FDA approves Vertex and CRISPR Therapeutics’ CASGEVY for sickle cell disease
Vertex Pharmaceuticals Incorporated and CRISPR Therapeutics have announced a significant milestone in medical science with the U.S. Food and Drug Administration’s (FDA) approval of CASGEVY (exagamglogene autotemcel [exa-cel]), a revolutionary CRISPR/Cas9 genome-edited cell therapy. This approval marks a significant advancement in the treatment of sickle cell disease (SCD) for patients aged 12 and older experiencing recurrent vaso-occlusive crises (VOCs).
The approval of CASGEVY signifies a historic moment as it is the first CRISPR-based gene-editing therapy to be sanctioned in the U.S. It represents a pioneering treatment offering a potential one-time transformative therapy for eligible SCD patients.
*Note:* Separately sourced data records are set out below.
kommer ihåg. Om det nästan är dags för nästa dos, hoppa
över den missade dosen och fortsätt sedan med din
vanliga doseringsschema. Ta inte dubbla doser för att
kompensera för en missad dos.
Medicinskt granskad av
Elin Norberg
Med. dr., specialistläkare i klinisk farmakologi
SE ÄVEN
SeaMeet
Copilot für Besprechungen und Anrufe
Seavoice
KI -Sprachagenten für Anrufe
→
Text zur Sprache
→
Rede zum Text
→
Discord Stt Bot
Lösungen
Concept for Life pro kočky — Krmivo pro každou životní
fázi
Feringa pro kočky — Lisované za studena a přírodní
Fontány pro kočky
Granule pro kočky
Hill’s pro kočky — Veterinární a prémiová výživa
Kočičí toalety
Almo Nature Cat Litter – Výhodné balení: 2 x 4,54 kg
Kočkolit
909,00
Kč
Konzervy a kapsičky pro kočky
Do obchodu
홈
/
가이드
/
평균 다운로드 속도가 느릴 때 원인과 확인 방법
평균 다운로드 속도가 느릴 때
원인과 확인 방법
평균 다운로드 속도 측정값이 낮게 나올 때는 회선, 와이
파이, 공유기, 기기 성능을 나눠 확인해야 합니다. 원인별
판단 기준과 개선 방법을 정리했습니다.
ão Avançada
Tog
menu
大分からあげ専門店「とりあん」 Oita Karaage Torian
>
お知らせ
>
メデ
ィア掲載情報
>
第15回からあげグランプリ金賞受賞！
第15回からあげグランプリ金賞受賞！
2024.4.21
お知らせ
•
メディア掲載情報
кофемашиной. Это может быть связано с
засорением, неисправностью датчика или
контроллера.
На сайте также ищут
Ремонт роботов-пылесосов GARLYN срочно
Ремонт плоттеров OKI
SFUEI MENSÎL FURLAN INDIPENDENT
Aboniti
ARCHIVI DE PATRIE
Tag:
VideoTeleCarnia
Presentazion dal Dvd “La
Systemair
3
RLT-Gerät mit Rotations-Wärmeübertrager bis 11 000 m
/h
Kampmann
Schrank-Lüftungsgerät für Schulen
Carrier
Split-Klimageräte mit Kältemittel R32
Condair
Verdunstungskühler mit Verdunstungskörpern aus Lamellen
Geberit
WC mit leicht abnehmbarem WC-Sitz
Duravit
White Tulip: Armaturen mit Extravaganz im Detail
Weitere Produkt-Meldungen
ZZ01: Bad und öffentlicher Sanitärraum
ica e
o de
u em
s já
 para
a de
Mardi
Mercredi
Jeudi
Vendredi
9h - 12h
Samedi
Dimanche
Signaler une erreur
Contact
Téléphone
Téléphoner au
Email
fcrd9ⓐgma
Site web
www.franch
Reshma Kewalramani, CEO and President of Vertex, expressed gratitude to patients and investigators for their trust, which facilitated this landmark approval. Samarth Kulkarni, Ph.D., CEO of CRISPR Therapeutics, shared his excitement about realizing the vision of transforming CRISPR technology into breakthrough therapies.
Dr. Stephan Grupp, Section Chief at the Children’s Hospital of Philadelphia, underscored the potential of CASGEVY to be a transformative treatment for SCD patients. Vertex is working with hospitals experienced in stem cell transplantation to establish a network of authorized treatment centers across the U.S. to offer CASGEVY.
CASGEVY, a genome-edited cellular therapy, modifies patients’ own hematopoietic stem cells to increase fetal hemoglobin production, thereby reducing or eliminating VOCs in SCD patients. This therapy has shown promising results in clinical studies.
Additionally, CASGEVY has received conditional marketing authorization in Great Britain and Bahrain for SCD and transfusion-dependent beta thalassemia (TDT) patients. It is currently under review by the European Medicines Agency and the Saudi Food and Drug Agency.
While CASGEVY’s use for TDT treatment in the U.S. remains investigational, Vertex has submitted a Biologics License Application (BLA) to the FDA for its potential use in TDT patients, with a target action date set for March 30, 2024.
The FDA’s approval of CASGEVY heralds a new chapter in the treatment of SCD, showcasing the potential of CRISPR/Cas9 technology in providing groundbreaking solutions for challenging medical conditions.